• Provided records:
☆ ☆ ☆ ☆ ☆

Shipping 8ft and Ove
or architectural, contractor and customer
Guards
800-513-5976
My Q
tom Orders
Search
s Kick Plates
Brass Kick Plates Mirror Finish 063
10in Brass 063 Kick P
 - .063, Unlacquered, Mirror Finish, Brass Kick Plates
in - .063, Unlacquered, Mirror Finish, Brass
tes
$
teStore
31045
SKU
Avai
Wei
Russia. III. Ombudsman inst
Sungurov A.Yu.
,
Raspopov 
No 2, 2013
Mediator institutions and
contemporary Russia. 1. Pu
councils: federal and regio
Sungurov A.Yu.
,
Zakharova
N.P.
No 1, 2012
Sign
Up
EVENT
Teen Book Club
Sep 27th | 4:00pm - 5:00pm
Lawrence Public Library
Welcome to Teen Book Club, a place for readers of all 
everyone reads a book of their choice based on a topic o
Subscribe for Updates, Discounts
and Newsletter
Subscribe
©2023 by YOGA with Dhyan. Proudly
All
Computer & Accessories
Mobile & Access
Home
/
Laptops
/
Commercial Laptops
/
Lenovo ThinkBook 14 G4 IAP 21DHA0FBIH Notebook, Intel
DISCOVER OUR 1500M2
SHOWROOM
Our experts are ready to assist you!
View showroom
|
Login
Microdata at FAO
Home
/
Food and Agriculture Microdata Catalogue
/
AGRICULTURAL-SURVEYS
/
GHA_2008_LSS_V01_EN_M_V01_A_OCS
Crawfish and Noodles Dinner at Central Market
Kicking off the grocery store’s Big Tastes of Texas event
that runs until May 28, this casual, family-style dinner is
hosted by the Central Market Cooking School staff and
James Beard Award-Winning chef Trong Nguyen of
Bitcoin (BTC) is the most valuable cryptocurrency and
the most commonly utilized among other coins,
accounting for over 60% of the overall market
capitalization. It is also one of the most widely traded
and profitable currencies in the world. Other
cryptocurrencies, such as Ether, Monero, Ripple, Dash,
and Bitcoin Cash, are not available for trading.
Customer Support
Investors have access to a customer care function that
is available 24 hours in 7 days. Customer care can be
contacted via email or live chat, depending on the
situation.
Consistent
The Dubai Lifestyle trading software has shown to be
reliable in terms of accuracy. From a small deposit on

☆ ☆ ☆ ☆ ☆

• Exercise brief: The entries shown above should be copied out word for word.

• Exercise result:
Shipping 8ft and Ove
or architectural, contractor and customer
Guards
800-513-5976
My Q
tom Orders
Search
s Kick Plates
Brass Kick Plates Mirror Finish 063
10in Brass 063 Kick P
 - .063, Unlacquered, Mirror Finish, Brass Kick Plates
in - .063, Unlacquered, Mirror Finish, Brass
tes
$
teStore
31045
SKU
Avai
Wei
Russia. III. Ombudsman inst
Sungurov A.Yu.
,
Raspopov 
No 2, 2013
Mediator institutions and
contemporary Russia. 1. Pu
councils: federal and regio
Sungurov A.Yu.
,
Zakharova
N.P.
No 1, 2012
Sign
Up
EVENT
Teen Book Club
Sep 27th | 4:00pm - 5:00pm
Lawrence Public Library
Welcome to Teen Book Club, a place for readers of all 
everyone reads a book of their choice based on a topic o
Subscribe for Updates, Discounts
and Newsletter
Subscribe
©2023 by YOGA with Dhyan. Proudly
All
Computer & Accessories
Mobile & Access
Home
/
Laptops
/
Commercial Laptops
/
Lenovo ThinkBook 14 G4 IAP 21DHA0FBIH Notebook, Intel
DISCOVER OUR 1500M2
SHOWROOM
Our experts are ready to assist you!
View showroom
|
Login
Microdata at FAO
Home
/
Food and Agriculture Microdata Catalogue
/
AGRICULTURAL-SURVEYS
/
GHA_2008_LSS_V01_EN_M_V01_A_OCS
Crawfish and Noodles Dinner at Central Market
Kicking off the grocery store’s Big Tastes of Texas event
that runs until May 28, this casual, family-style dinner is
hosted by the Central Market Cooking School staff and
James Beard Award-Winning chef Trong Nguyen of
Bitcoin (BTC) is the most valuable cryptocurrency and
the most commonly utilized among other coins,
accounting for over 60% of the overall market
capitalization. It is also one of the most widely traded
and profitable currencies in the world. Other
cryptocurrencies, such as Ether, Monero, Ripple, Dash,
and Bitcoin Cash, are not available for trading.
Customer Support
Investors have access to a customer care function that
is available 24 hours in 7 days. Customer care can be
contacted via email or live chat, depending on the
situation.
Consistent
The Dubai Lifestyle trading software has shown to be
reliable in terms of accuracy. From a small deposit on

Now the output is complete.